- PROBLEMS:
[a] Translate this sentence from the passage on asymmetric ko fights into Spanish: "You are right that once the ko is started, the result is equally valuable to both sides."
[b] Carry on the passage on asymmetric ko fights from its last sentence.

- PAGE TEXT:
How can a ko fight be “asymmetric”? By offering one player a strong incentive to start it.

When a ko is asymmetric

You are right that once the ko is started, the result is equally valuable to both sides. Where the asymmetry comes in is when one player, considering whether to start the ko, compares three local outcomes:

  • They start the ko and win. (local score W)
  • They avoid the ko and make less profit. (local score A)
  • They start the ko and lose. (local score L)

This is asymmetric if A is not midway between W and L, that is to say the extra profit from winning the ko is significantly different from that lost by losing it, i.e. W - A ≠ A - L.

Advantageous asymmetry

If the profit is significantly greater than the loss – W - A ≫ A - L – this player will probably want to start the ko, as they do well out of it unless they either win by ignoring a threat even bigger than W - A or lose and are only compensated by following up on a ko threat even smaller than A - L.

- DATA LINES:
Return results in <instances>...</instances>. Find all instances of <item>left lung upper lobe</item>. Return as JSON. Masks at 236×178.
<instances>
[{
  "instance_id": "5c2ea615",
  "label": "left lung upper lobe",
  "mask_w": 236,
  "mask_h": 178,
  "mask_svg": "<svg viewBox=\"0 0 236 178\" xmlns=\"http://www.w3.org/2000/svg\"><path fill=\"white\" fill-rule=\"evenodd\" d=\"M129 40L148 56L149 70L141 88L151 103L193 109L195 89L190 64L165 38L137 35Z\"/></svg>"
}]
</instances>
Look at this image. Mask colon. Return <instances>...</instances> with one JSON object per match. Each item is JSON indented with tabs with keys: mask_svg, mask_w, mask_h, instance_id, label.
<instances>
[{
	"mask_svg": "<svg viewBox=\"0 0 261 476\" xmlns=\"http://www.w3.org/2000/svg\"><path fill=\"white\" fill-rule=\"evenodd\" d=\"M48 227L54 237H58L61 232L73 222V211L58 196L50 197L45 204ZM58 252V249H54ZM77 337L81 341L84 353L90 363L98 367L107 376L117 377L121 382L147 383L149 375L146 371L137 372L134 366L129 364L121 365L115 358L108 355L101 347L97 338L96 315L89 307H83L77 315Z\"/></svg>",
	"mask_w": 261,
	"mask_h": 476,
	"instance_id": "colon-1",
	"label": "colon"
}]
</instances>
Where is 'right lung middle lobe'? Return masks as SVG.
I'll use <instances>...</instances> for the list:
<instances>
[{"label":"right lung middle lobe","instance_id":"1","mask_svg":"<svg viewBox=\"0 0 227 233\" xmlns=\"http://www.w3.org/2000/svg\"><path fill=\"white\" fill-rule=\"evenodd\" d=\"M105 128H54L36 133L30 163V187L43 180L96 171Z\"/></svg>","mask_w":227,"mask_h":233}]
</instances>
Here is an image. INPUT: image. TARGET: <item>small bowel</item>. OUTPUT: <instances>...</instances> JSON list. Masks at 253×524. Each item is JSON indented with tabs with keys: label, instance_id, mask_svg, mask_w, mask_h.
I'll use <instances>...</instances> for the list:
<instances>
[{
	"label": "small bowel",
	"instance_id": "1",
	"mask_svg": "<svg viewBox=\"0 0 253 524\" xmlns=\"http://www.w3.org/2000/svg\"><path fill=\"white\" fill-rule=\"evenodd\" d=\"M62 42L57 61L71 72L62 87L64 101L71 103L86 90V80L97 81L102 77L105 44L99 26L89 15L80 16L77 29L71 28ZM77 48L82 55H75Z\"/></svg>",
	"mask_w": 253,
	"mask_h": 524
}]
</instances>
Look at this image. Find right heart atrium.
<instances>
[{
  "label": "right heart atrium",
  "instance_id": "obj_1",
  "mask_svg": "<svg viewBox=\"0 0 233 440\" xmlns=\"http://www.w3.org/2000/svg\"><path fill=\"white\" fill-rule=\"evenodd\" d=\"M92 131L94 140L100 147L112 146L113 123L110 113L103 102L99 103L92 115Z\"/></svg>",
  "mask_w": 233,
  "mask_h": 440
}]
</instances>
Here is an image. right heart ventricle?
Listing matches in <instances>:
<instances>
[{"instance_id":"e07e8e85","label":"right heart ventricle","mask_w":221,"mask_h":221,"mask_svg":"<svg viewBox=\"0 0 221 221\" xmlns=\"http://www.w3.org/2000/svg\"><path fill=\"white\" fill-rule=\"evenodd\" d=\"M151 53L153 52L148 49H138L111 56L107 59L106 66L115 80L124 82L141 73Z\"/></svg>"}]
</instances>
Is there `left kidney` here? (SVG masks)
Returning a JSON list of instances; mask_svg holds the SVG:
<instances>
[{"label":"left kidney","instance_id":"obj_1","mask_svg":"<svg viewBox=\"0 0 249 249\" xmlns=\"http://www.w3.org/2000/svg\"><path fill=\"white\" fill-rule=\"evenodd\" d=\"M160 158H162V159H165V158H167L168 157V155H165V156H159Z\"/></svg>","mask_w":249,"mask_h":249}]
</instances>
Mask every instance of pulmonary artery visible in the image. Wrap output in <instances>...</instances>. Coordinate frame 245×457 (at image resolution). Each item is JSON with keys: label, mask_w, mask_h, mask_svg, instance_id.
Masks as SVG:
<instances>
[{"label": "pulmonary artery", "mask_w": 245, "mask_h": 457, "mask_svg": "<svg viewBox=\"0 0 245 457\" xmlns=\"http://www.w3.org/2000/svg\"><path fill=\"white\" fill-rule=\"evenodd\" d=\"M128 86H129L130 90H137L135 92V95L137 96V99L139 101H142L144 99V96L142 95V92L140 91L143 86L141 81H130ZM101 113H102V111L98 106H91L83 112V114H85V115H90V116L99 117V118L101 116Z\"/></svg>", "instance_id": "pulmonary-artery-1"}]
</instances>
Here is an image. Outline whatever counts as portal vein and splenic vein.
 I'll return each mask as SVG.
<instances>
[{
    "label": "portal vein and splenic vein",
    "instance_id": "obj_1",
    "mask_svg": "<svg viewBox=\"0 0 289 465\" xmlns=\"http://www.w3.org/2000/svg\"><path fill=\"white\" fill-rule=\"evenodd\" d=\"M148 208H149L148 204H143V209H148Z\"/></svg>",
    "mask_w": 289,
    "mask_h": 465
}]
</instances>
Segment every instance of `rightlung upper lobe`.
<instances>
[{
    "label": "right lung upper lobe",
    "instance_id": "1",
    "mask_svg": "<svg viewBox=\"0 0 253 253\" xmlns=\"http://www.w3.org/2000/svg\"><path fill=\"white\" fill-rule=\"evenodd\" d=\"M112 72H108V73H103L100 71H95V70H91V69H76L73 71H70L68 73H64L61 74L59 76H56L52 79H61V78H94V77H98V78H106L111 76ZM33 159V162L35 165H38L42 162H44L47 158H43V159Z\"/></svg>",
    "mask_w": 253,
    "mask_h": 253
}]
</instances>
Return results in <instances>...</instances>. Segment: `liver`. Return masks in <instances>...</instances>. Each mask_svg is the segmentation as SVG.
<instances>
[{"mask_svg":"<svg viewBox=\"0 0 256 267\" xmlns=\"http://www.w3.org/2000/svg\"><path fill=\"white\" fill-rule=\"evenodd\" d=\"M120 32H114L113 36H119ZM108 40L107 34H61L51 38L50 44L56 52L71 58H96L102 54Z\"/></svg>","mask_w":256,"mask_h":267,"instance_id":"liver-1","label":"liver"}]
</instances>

- TASK ANSWERS:
[a] Tienes razón en que, una vez iniciado el ko, el resultado tiene el mismo valor para ambos jugadores.

[b]
Your opponents’ comment that “winning this ko is worth more” or “is more important to the side which must win to survive” is misleading; the difference is that starting the ko puts at risk more of the score that side would have if the ko were not played.

An example

Here is an (idealised) example from the endgame, where Black has pushed into White’s territory and White has blocked; should Black start a ko with a or connect at b?

$$Bm1 An endgame ko
$$ _..XO...._
$$ _c.XOa..._
$$ _.Xb12.X._
$$ ----------

This depends on how much damage the side that wins the ko can do to the other’s territory. Perhaps Black can do a lot of damage to White by winning, but only needs to defend at (e.g. c) if they lose; if so, this is a good asymmetric ko for Black to start.

Disadvantageous asymmetry

A ko can also be asymmetric in the opposite direction: the player starting it has a lot to lose and little to gain. One should, of course, avoid starting such kos. This could arise in the above position if Black were somewhat weaker and White stronger.

Kos that are not asymmetric

A ko is not asymmetric if avoiding the ko is not an option; in this case the only outcomes that matter are winning or losing the ko. For example, this is the case if making a ko is the only way to save a group.

In the situation you describe – having to win a ko to survive – the defender has no options and the ko is no longer asymmetric, but the attacker may have had a different way to attack without a ko, yielding a small profit; in that case it was asymmetric at that point.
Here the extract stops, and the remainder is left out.